▶ **Exercise instructions**:
With all pictures excluded, restate the records that follow exactly as written.

******

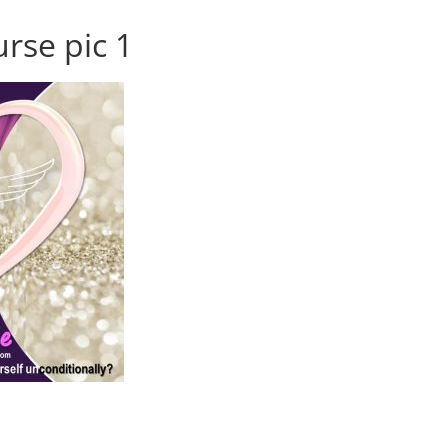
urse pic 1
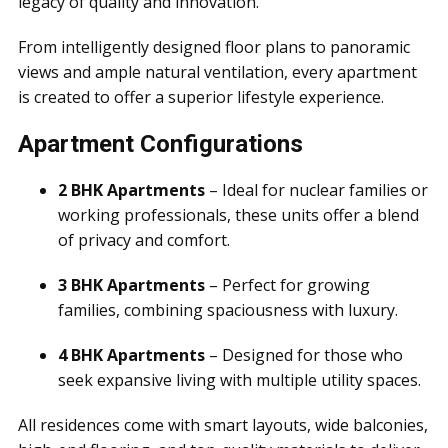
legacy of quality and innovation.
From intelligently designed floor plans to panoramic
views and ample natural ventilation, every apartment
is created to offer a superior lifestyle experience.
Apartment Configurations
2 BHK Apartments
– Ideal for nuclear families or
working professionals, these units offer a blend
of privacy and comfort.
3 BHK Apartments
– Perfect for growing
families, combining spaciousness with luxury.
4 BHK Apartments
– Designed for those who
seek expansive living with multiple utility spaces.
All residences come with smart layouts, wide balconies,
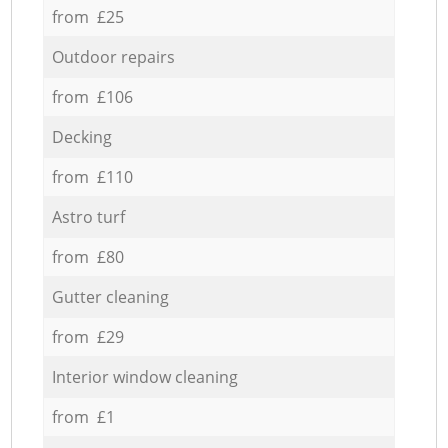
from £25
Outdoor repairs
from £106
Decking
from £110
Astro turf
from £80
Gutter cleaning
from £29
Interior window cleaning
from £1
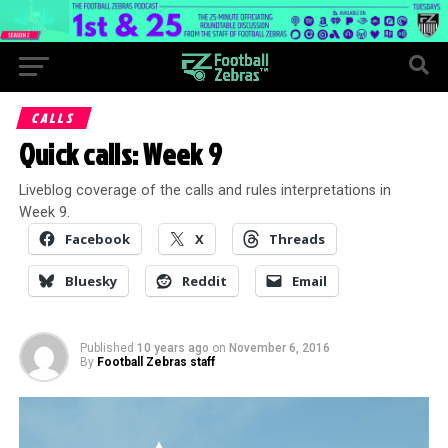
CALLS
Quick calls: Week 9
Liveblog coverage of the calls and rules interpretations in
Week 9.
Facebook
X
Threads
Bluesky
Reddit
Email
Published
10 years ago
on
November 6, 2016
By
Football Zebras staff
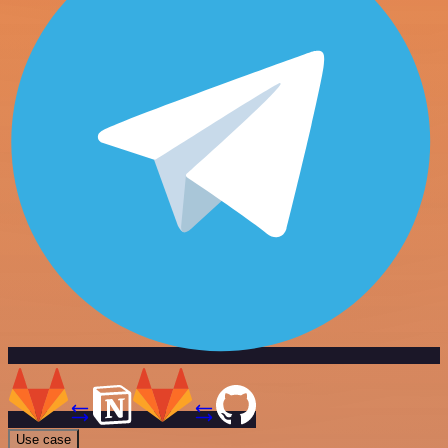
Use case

******

▶ **Completed task**:
urse pic 1
legacy of quality and innovation.
From intelligently designed floor plans to panoramic
views and ample natural ventilation, every apartment
is created to offer a superior lifestyle experience.
Apartment Configurations
2 BHK Apartments
– Ideal for nuclear families or
working professionals, these units offer a blend
of privacy and comfort.
3 BHK Apartments
– Perfect for growing
families, combining spaciousness with luxury.
4 BHK Apartments
– Designed for those who
seek expansive living with multiple utility spaces.
All residences come with smart layouts, wide balconies,
from £25
Outdoor repairs
from £106
Decking
from £110
Astro turf
from £80
Gutter cleaning
from £29
Interior window cleaning
from £1
CALLS
Quick calls: Week 9
Liveblog coverage of the calls and rules interpretations in
Week 9.
Facebook
X
Threads
Bluesky
Reddit
Email
Published
10 years ago
on
November 6, 2016
By
Football Zebras staff
Use case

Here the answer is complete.